Vijf keer hebben burgers geprobeerd Blair te arresteren voor oorlogsmisdaden. De beloning van (crowdfund) organisatie ArrestBlair.org staat op £ 12.438. In Londen wordt hij, op zijn best, gemeden. De voormalige held van doorsnee Engeland zal in de verkiezingscampagne aan de zijlijn blijven. De Labourpartij zal geen beroep op hem doen. Zijn cheques, bedoeld de partijkas van Labour voor de verkiezingen te spekken, zijn door drie kamerleden geweigerd. ‘Bloedgeld’. 

Ik mis Blair.
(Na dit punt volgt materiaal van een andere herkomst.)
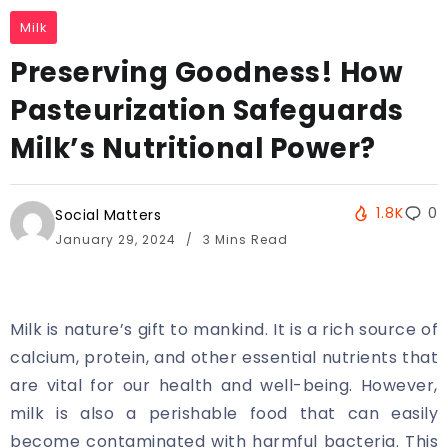
Milk
Preserving Goodness! How
Pasteurization Safeguards
Milk’s Nutritional Power?
1.8K
0
Social Matters
January 29, 2024
3 Mins Read
Milk is nature’s gift to mankind. It is a rich source of
calcium, protein, and other essential nutrients that
are vital for our health and well-being. However,
milk is also a perishable food that can easily
become contaminated with harmful bacteria. This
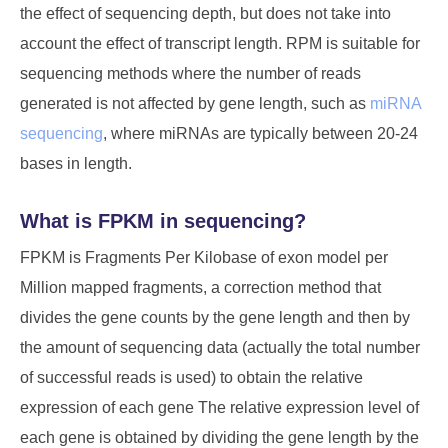
the effect of sequencing depth, but does not take into
account the effect of transcript length. RPM is suitable for
sequencing methods where the number of reads
generated is not affected by gene length, such as
miRNA
sequencing
, where miRNAs are typically between 20-24
bases in length.
What is FPKM in sequencing?
FPKM is Fragments Per Kilobase of exon model per
Million mapped fragments, a correction method that
divides the gene counts by the gene length and then by
the amount of sequencing data (actually the total number
of successful reads is used) to obtain the relative
expression of each gene The relative expression level of
each gene is obtained by dividing the gene length by the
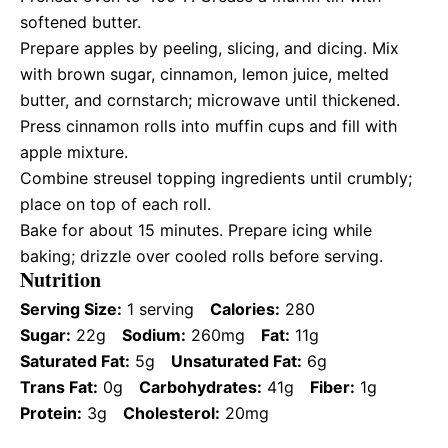
softened butter.
Prepare apples by peeling, slicing, and dicing. Mix
with brown sugar, cinnamon, lemon juice, melted
butter, and cornstarch; microwave until thickened.
Press cinnamon rolls into muffin cups and fill with
apple mixture.
Combine streusel topping ingredients until crumbly;
place on top of each roll.
Bake for about 15 minutes. Prepare icing while
baking; drizzle over cooled rolls before serving.
Nutrition
Serving Size:
1 serving
Calories:
280
Sugar:
22g
Sodium:
260mg
Fat:
11g
Saturated Fat:
5g
Unsaturated Fat:
6g
Trans Fat:
0g
Carbohydrates:
41g
Fiber:
1g
Protein:
3g
Cholesterol:
20mg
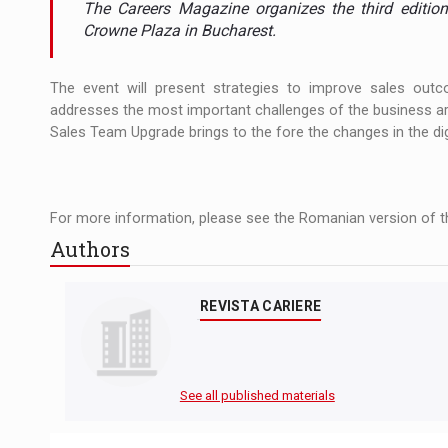
The Careers Magazine organizes the third editio
The new Mercedes-Benz VLE is now available
NEWS
Crowne Plaza in Bucharest.
The JAECOO 5 SHS-H has arrived in Roman
NEWS
The event will present strategies to improve sales outc
Proteinmaxxing and the Future of Protein
ARTICLES
addresses the most important challenges of the business ar
Sales Team Upgrade brings to the fore the changes in the di
For more information, please see the Romanian version of th
Authors
REVISTA CARIERE
See all published materials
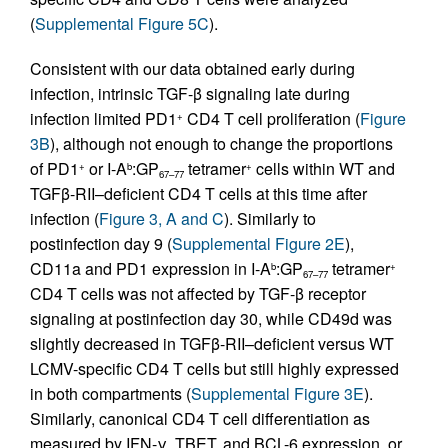
(
Supplemental Figure 5C
).
Consistent with our data obtained early during
infection, intrinsic TGF-β signaling late during
infection limited PD1
CD4 T cell proliferation (
Figure
+
3B
), although not enough to change the proportions
of PD1
or I-A
:GP
tetramer
cells within WT and
+
b
+
67–77
TGFβ-RII–deficient CD4 T cells at this time after
infection (
Figure 3, A and C
). Similarly to
postinfection day 9 (
Supplemental Figure 2E
),
CD11a and PD1 expression in I-A
:GP
tetramer
b
+
67–77
CD4 T cells was not affected by TGF-β receptor
signaling at postinfection day 30, while CD49d was
slightly decreased in TGFβ-RII–deficient versus WT
LCMV-specific CD4 T cells but still highly expressed
in both compartments (
Supplemental Figure 3E
).
Similarly, canonical CD4 T cell differentiation as
measured by IFN-γ, TBET, and BCL-6 expression, or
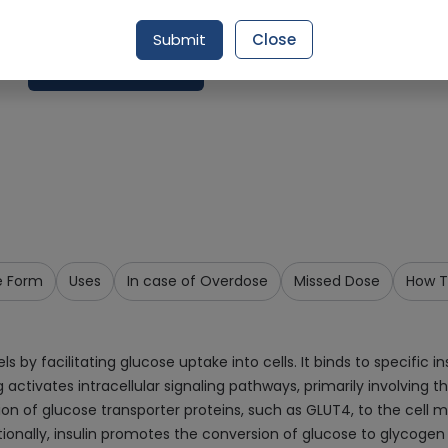
Delivery by Today, 01:00 pm - 04:00 pm
Submit
Close
Add To Cart
e Form
Uses
In case of Overdose
Missed Dose
How T
s by facilitating glucose uptake into cells. It binds to specific i
ng activates intracellular signaling pathways, primarily involving t
ion of glucose transporter proteins, such as GLUT4, to the cell 
ionally, insulin promotes the conversion of glucose to glycogen 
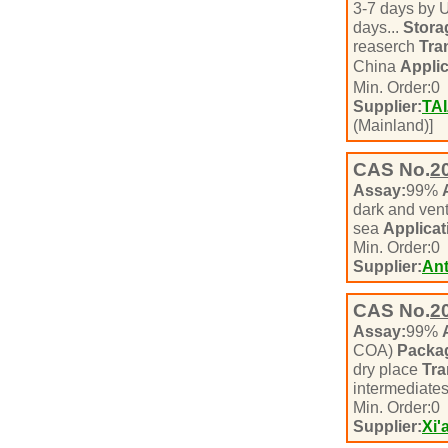
3-7 days by 
days...
Stora
reaserch
Tra
China
Applic
Min. Order:
0
Supplier:
TA
(Mainland)]
CAS No.
2
Assay:
99%
dark and vent
sea
Applicat
Min. Order:
0
Supplier:
Ant
CAS No.
2
Assay:
99%
COA)
Packa
dry place
Tra
intermediate
Min. Order:
0
Supplier:
Xi'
Je hoeft alleen maar naar de huidige Britse partijleiders te kijken om te zien waarom. Ze zijn, in vergelijking, oninspirerend, opportunistisch, bloedarmoedig. Blair stopte passie in de politiek. Dankzij grenzeloze ambitie kon hij een vredesakkoord afdwingen in Noord-Ierland. Hij had een emotionele connectie met kiezers. Hij was een visionair en hij was Ons Soort Mensen. Dat was tenminste de perceptie. En Blair was meester in het projecteren van percepties. ‘Als Blair de verkiezingen wint, dan is dat omdat je hem achter een winkelwagentje bij Waitrose kunt voorstellen’, zei ik eens tegen een vriend die Blair goed kende. Grandioze foute inschatting, bleek. ‘Cherie (mevrouw Blair - LvB) zegt dat je er helemaal naast zit’, zei de vriend later. ‘Tony kan thuis niet eens de wasmachine vinden, laat staan dat hij weet waar hij een fles melk vandaan moet halen’. 


En toch. Toen hij na een premierschap van tien jaar opstapte, leek Groot Brittannië meer met zichzelf op zijn gemak. Minder verdeeld, moderner, een cooler Britannia. Maar dat kan ik nooit tegen mijn Britse vrienden zeggen.